У госпожи Лилии не было автомобиля, так что добирались они на автобусе. Мартин не видел в этом признака социальной ущербности или неудобства. Наоборот, он не понимал, почему этим неспешным, высоким, просторным машинам предпочитают такие мрачные клаустрофобные капсулы, как та, на которой всегда, даже когда это не было удобно, передвигался отец. Город, в котором они жили, был так мал, что необходимости во внутреннем транспорте почти никогда не возникало. Это делало их междугороднюю поездку еще интереснее. Когда с покупками было покончено, госпожа Лилия предложила зайти в куда-нибудь «выпить кофейку». Мартин бы никогда не посмел попросить ее о таком, так что был очень рад, что она сама этого захотела. Поход в кофейню не имел ничего общего с чаепитием дома. Это было беззаконным и безрассудным продлением знаменательных событий текущего дня. Это было праздником, трогающим до слез и незаслуженным подарком. Это было отсрочкой темного ночного забытья. Это было спасением от смерти.

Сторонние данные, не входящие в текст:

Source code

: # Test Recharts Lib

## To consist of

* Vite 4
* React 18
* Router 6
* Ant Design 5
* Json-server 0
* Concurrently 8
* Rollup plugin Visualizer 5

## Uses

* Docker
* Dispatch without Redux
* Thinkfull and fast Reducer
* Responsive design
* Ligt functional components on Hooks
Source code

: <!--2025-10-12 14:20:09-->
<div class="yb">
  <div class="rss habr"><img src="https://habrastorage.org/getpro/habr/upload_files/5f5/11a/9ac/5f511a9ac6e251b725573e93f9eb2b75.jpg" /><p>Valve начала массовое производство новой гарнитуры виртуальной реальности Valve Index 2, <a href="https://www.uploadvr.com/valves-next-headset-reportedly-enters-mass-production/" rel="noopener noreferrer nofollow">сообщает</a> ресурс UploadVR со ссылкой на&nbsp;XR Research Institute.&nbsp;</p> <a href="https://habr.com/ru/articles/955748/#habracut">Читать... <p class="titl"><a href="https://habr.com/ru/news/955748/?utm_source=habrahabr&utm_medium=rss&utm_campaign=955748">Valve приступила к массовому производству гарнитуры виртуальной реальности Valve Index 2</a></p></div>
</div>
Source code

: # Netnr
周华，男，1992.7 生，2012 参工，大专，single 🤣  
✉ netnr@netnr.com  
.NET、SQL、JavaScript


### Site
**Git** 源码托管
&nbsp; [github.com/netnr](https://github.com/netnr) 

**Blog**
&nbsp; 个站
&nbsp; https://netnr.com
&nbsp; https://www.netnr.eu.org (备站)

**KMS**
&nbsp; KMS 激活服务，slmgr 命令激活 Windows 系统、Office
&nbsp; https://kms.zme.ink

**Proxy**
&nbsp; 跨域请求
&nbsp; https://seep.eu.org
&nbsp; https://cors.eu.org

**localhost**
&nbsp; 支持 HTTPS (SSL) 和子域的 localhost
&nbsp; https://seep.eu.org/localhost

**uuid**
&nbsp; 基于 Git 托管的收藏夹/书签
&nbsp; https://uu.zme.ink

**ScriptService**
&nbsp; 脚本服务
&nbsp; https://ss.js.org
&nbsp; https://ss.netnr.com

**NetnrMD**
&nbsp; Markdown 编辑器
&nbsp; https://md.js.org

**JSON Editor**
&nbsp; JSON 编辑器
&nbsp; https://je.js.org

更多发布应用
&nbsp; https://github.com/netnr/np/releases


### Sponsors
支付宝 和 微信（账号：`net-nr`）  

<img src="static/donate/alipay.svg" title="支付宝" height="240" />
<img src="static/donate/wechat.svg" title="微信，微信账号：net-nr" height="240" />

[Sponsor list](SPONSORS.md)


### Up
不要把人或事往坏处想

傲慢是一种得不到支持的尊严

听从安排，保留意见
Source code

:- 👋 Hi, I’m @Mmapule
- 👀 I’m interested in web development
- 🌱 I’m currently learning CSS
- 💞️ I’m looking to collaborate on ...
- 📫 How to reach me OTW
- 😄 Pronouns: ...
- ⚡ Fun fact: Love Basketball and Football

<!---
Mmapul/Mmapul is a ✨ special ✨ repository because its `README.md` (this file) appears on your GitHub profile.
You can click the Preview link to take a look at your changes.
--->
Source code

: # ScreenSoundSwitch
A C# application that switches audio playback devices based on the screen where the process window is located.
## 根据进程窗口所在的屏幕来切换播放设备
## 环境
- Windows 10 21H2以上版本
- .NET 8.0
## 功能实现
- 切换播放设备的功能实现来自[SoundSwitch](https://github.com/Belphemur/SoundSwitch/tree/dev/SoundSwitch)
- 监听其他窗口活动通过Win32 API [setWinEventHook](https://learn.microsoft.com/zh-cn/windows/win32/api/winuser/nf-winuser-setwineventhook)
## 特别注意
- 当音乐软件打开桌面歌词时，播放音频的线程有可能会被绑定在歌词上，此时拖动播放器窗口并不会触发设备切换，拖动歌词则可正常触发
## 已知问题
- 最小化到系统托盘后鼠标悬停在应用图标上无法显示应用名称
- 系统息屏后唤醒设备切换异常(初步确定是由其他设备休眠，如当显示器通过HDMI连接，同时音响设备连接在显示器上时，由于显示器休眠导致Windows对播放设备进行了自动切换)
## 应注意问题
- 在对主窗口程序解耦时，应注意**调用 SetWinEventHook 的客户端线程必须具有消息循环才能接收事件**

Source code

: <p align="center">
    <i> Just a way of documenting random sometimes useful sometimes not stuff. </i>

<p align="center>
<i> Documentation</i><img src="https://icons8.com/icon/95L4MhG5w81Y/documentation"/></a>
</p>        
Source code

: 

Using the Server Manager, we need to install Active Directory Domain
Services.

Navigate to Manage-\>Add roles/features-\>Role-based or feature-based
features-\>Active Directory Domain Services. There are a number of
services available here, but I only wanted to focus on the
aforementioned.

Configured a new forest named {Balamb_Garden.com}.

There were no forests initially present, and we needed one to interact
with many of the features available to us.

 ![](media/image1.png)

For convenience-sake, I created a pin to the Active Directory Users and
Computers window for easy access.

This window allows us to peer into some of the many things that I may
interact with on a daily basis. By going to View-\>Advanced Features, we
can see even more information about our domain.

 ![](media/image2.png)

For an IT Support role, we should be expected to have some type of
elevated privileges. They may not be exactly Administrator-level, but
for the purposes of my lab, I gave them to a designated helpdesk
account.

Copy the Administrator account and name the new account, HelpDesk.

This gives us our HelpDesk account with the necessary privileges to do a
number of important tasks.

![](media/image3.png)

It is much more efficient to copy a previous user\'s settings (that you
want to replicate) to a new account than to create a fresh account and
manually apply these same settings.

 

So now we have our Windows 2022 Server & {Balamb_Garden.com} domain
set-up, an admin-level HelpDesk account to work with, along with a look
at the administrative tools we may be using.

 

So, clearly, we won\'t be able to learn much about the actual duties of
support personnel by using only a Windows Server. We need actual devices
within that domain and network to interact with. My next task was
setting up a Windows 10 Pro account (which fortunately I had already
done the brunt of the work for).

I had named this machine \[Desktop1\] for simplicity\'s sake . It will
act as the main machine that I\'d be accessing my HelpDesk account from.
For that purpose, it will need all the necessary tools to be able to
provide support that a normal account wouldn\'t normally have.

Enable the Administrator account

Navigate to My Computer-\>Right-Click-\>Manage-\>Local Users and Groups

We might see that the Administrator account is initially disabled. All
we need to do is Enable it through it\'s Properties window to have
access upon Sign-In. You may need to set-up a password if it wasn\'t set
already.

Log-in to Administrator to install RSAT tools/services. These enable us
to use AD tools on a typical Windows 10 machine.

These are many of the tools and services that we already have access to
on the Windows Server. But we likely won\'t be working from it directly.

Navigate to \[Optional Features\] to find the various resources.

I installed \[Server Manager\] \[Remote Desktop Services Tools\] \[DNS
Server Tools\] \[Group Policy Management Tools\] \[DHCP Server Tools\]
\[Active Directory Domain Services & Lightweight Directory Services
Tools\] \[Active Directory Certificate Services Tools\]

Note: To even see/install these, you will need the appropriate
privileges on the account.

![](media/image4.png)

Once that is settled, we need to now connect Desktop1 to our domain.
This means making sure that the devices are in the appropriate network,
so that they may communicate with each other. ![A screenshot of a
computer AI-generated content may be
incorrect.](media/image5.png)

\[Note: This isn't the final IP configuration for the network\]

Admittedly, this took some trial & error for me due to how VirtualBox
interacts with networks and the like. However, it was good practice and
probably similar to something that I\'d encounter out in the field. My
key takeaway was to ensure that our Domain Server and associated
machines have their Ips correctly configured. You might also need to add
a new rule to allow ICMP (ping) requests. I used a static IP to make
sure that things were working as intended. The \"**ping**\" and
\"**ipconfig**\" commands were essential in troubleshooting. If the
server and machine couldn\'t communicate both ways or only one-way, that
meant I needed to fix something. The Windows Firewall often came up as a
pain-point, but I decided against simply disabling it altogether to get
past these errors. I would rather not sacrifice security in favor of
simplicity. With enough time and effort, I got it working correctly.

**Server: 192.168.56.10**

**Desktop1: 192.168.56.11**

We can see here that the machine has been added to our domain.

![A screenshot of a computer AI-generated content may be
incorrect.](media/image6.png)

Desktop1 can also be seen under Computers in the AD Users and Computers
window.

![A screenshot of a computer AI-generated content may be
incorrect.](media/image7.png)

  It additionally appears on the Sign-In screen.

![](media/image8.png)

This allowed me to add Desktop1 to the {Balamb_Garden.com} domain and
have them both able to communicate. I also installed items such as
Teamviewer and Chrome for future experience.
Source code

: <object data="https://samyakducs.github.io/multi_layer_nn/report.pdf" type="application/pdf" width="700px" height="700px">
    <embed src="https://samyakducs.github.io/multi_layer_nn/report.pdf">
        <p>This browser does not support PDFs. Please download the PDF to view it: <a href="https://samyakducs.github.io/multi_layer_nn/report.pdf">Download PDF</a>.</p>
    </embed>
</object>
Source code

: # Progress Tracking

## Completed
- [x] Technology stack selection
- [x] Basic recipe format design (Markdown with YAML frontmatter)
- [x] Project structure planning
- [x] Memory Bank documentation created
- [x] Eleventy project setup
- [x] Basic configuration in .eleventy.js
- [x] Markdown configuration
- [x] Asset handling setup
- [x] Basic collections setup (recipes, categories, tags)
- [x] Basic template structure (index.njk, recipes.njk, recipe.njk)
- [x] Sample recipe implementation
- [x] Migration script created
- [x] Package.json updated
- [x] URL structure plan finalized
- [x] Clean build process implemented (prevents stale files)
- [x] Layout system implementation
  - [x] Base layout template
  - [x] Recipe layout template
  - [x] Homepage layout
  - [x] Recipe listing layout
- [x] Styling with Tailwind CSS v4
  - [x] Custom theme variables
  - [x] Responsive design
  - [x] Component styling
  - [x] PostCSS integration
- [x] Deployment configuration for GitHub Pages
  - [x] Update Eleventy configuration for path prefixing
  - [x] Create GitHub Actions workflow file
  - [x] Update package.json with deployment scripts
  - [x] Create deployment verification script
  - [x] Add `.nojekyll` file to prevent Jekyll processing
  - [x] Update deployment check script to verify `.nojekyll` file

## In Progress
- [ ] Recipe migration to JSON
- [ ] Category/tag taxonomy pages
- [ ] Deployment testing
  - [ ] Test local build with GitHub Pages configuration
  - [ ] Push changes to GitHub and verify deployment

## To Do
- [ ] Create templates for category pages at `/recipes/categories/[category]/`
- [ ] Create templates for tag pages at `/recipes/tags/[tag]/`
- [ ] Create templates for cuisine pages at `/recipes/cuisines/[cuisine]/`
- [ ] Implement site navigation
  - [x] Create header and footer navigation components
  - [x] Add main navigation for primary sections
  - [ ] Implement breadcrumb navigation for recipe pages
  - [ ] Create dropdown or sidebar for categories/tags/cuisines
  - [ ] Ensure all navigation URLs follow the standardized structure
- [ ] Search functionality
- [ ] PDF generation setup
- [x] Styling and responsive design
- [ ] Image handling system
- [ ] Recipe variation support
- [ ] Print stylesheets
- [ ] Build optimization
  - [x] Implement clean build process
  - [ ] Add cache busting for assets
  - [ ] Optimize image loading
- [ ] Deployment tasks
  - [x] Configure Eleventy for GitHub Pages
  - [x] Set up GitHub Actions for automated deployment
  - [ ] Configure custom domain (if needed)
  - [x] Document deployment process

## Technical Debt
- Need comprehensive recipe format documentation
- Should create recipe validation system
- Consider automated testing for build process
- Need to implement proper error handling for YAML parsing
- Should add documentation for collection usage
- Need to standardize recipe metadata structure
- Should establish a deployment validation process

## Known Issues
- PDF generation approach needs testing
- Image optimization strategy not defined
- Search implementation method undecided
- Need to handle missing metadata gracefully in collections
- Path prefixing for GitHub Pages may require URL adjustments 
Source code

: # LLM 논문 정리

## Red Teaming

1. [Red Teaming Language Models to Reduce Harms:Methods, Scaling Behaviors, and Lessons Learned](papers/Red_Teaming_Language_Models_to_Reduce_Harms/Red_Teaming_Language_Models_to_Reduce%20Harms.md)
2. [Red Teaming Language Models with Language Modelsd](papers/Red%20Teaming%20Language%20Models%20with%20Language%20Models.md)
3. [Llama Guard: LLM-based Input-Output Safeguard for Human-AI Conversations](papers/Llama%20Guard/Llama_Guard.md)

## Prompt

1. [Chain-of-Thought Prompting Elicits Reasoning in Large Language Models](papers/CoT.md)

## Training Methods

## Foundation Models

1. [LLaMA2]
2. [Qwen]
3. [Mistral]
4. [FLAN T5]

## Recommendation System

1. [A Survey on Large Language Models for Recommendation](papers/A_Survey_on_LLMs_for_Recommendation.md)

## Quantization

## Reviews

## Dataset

Вечером, когда они возвращались, он стоял у окна и смотрел на другие автобусы. Все они были уютно освещены изнутри желтоватыми лампами. Когда один из них оказывался совсем близко, Мартин разглядывал сидящих в нем пассажиров и встречался с некоторыми из них глазами. И в этих пропущенных сквозь двойное стекло взглядах тоже было что-то
Кто-то из мужчин уступил госпоже Лилии место. Она была еще слишком молода, чтобы это можно было отнести к сострадательному уважению старости, так что, очевидно, ситуация имела гендерную подоплеку. На лице госпожи Лилии изобразилось замешательство. Принять этот жест с благодарностью казалось ей предательством своих убеждений, но и стоять рядом с освободившимся сидением было глупо, тем более что отдохнуть ей и правда очень хотелось. В конце концов она все-таки села, но с таким видом, будто чисто случайно оказалось рядом с незанятым креслом, не сказав «галантному незнакомцу» ни слова.
Куриный суп
Примерно в это же время Мартин пристрастился к долгим пешим прогулкам, компанию в которых ему составляли исключительно барочные композиторы. Он снова и снова слушал одни и те же треки из своей коллекции в шесть сиди-дисков. Среди них был один концерт для клавира и флейты с оркестром, который он слушал особенно часто. В нем было что-то жалкое, что-то почти непристойное в своей болезненной нежности и то самое
Когда прогулка заводила его в людные места, ему всегда становилось неловко. Каждый прохожий, каждый случайный субъект в поле его зрения, даже самый неказистый, точно знал, куда и зачем идет. А Мартин знал это не всегда (вообще-то никогда не знал). Он «просто гулял». И было в этом что-то неприличное, почти постыдное. Ему приходилось заранее планировать все свои повороты направо и налево, все те маневры, которые позволяли добраться до пункта назначения, или точнее выбраться из мест, которые пунктом назначения не являлись, мимикрировать под всеобщую целеустремленность. Если ему это удавалось, всегда все же оставалась довольно высокая вероятность, что его выдадут глаза. Он слишком много им позволял. Вращал ими туда и сюда. Он был рассеян и неуместно заинтересован. По-настоящему целеустремленные люди, которые его окружали, рассматривали вокруг себя только отдельные предметы и только тогда, когда имели для этого достаточно веские причины – например, дыру в асфальте, когда возникала опасность в нее упасть, или ценники на витрине, когда возникала необходимость что-то купить. Мартин смотрел сразу на все, для него не существовало отдельных предметов. Иногда он тоже останавливался у стеклянных витрин и, напустив на себя серьезный вид, внимательно изучал ассортимент продукции, которая его совершенно не интересовала. Он слушал, как съежившаяся от старости бабушка с жемчугами на шапке угрюмо ворчит на вареную колбасу, и с пониманием кивал головой. Ему было приятно чувствовать себя частью чего-то большего, чем он сам.